◆ WORK TASK
In the entries below, repeat only the lines between those holding "neck: (109, 190)" and "left shoulder: (230, 533)", inclusive. Leave pictures out.

◆ GIVEN ENTRIES
******

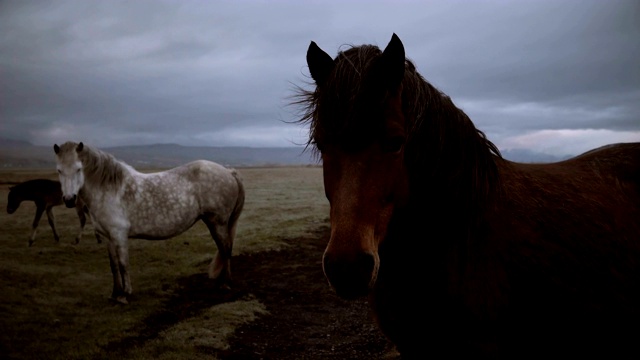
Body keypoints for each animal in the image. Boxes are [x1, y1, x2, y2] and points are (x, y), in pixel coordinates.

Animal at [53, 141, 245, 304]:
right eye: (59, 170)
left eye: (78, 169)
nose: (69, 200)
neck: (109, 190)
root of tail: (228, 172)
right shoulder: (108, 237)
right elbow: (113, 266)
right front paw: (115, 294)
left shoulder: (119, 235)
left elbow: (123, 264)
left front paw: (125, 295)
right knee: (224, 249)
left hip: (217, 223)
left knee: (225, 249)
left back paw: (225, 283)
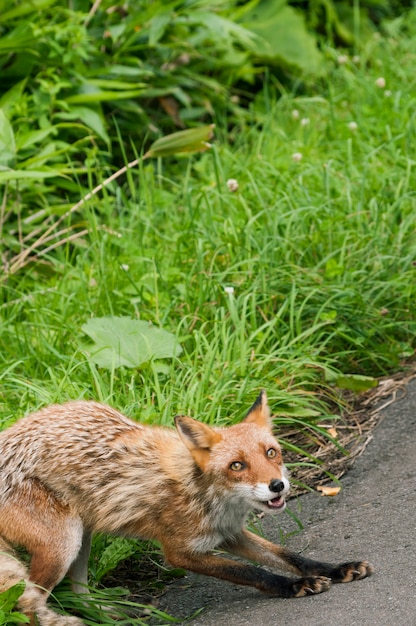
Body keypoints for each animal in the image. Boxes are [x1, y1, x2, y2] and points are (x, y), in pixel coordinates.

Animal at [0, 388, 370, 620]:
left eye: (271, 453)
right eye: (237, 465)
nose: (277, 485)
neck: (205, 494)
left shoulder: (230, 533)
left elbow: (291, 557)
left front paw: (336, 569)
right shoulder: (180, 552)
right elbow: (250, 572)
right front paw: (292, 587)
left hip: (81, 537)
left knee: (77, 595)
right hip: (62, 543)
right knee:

******

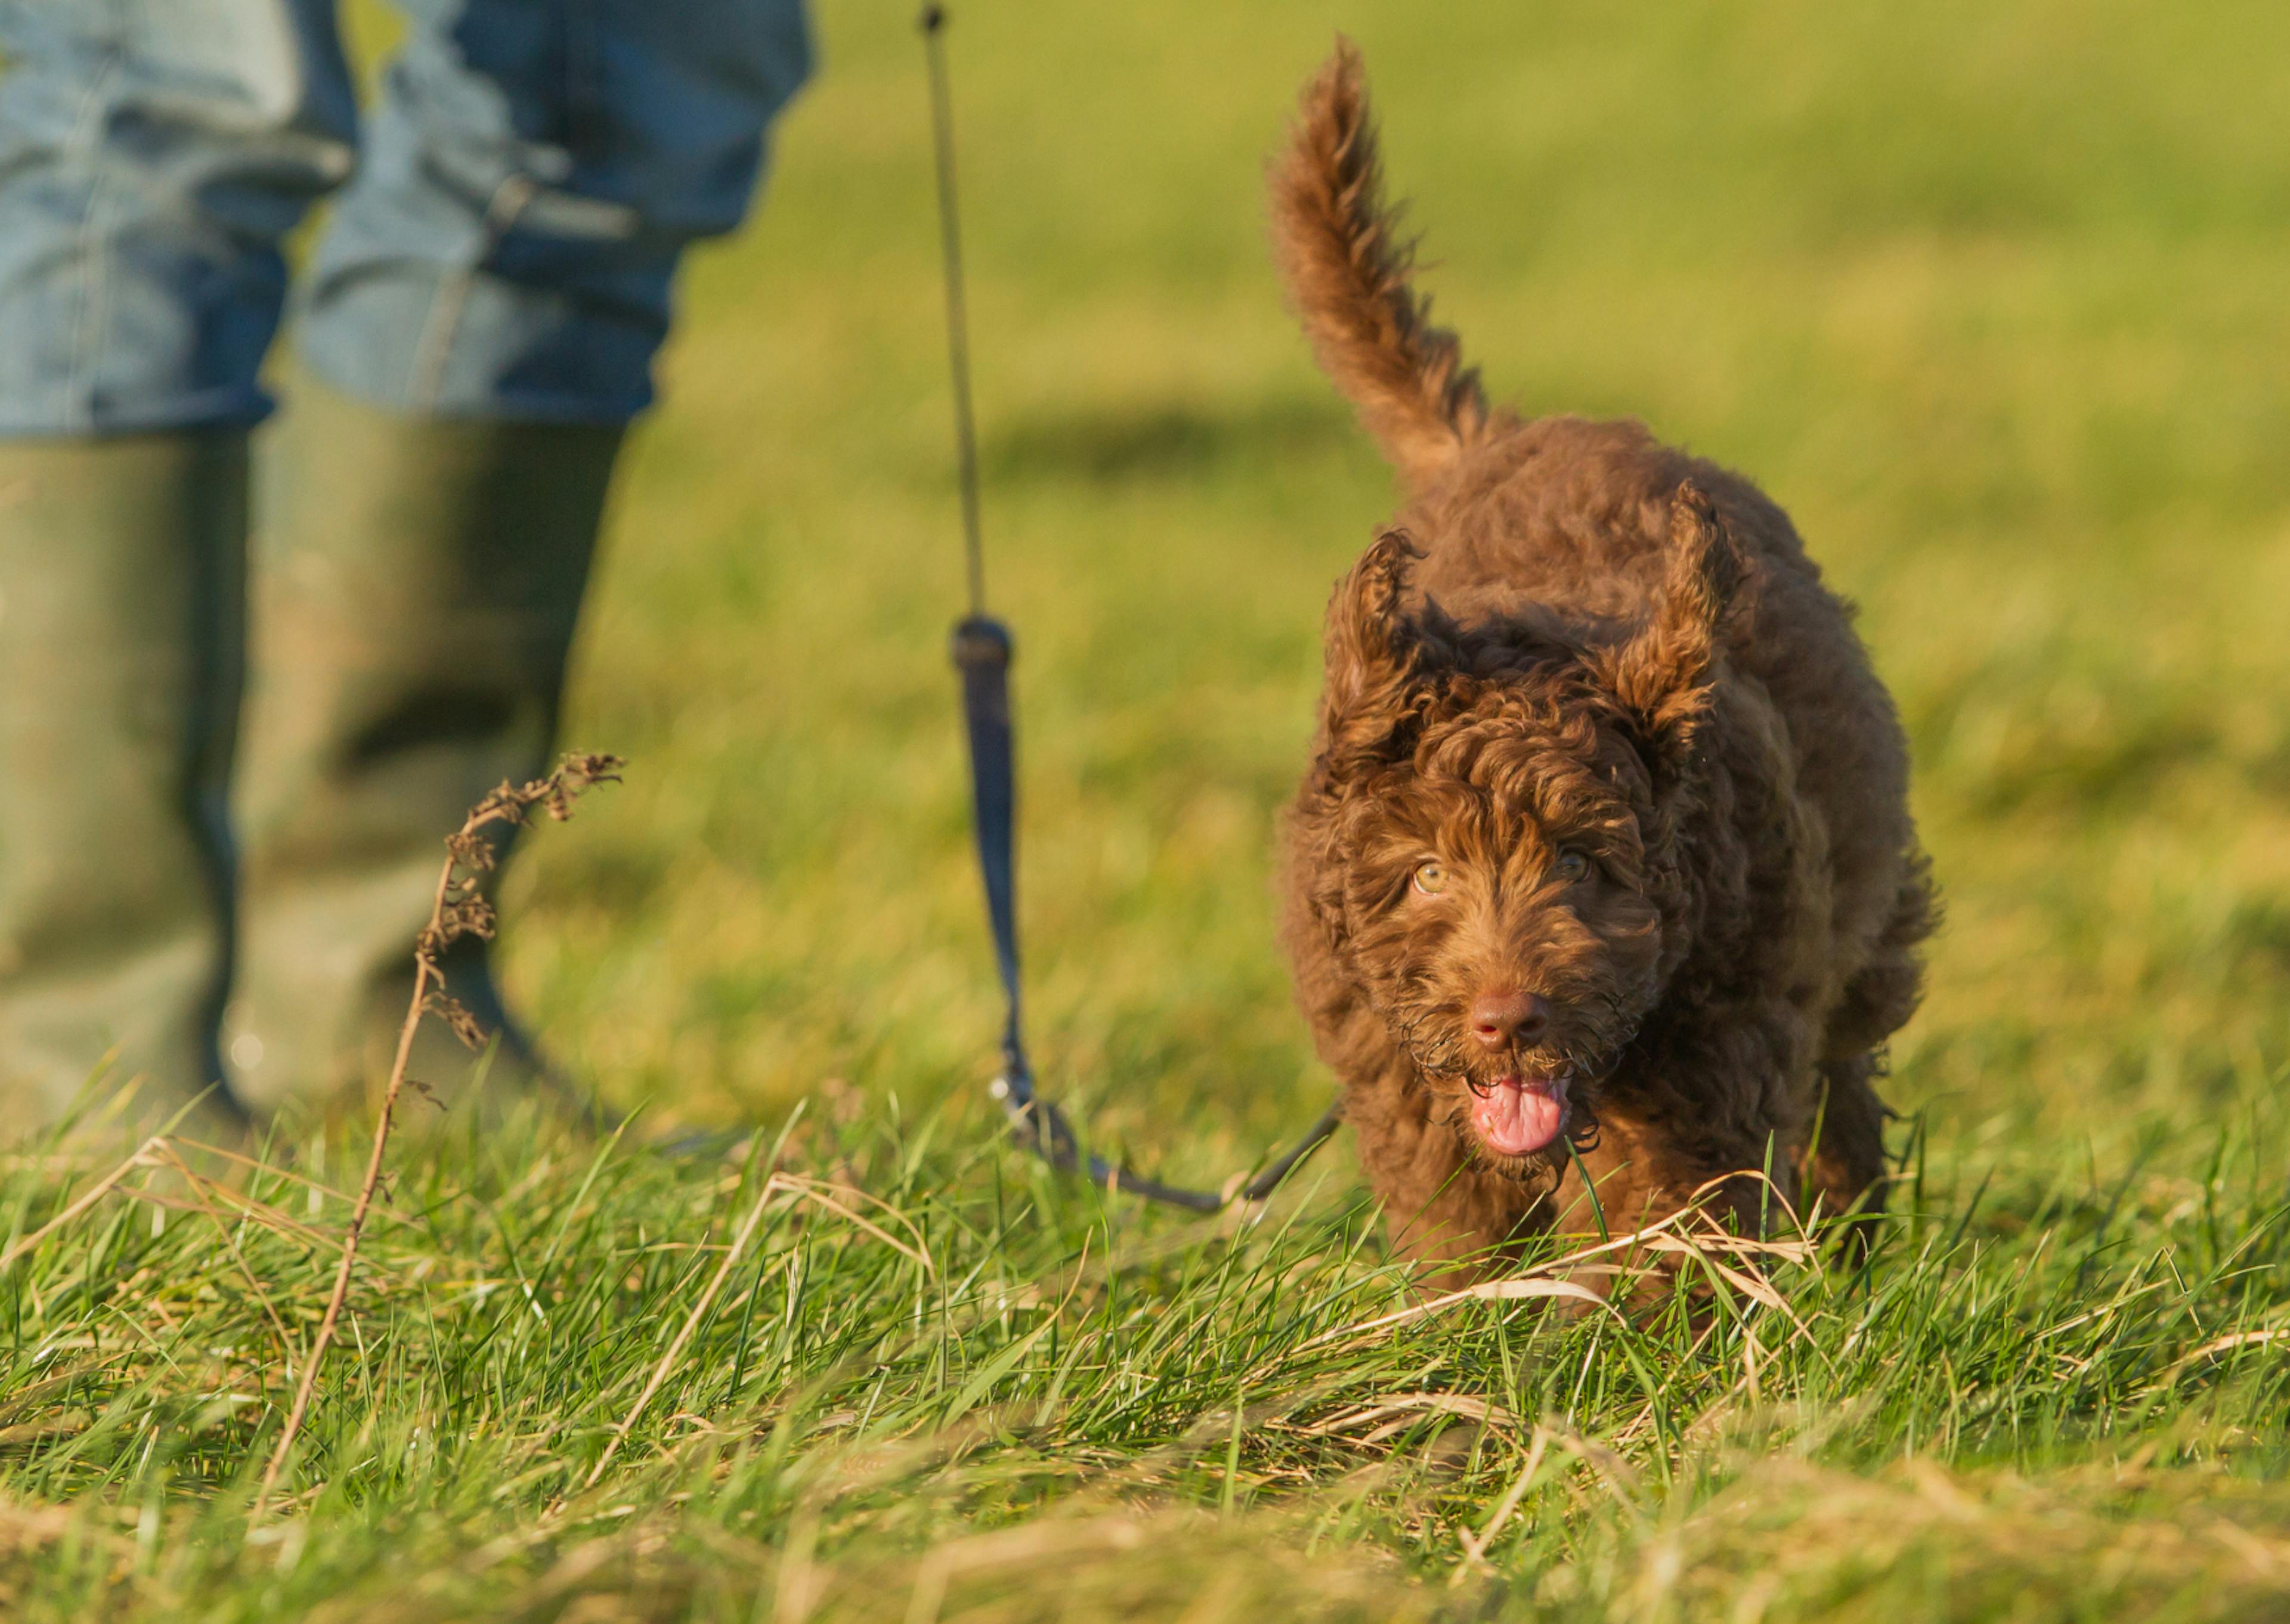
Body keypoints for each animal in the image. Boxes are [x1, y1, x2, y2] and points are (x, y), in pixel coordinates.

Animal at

******

◆ ANSWER BOX
neck: (109, 190)
root of tail: (228, 172)
right shoulder: (108, 237)
right elbow: (113, 266)
right front paw: (115, 294)
left shoulder: (119, 235)
left elbow: (123, 264)
left front paw: (125, 295)
right knee: (224, 249)
left hip: (217, 223)
left knee: (225, 249)
left back paw: (225, 283)
Body keypoints for each animal in the image. Boxes are [x1, y1, x2, y2] and points are (x, y), in pixel coordinates.

Animal at [0, 388, 370, 620]:
left eye: (271, 453)
right eye: (237, 465)
nose: (277, 485)
neck: (205, 494)
left shoulder: (230, 533)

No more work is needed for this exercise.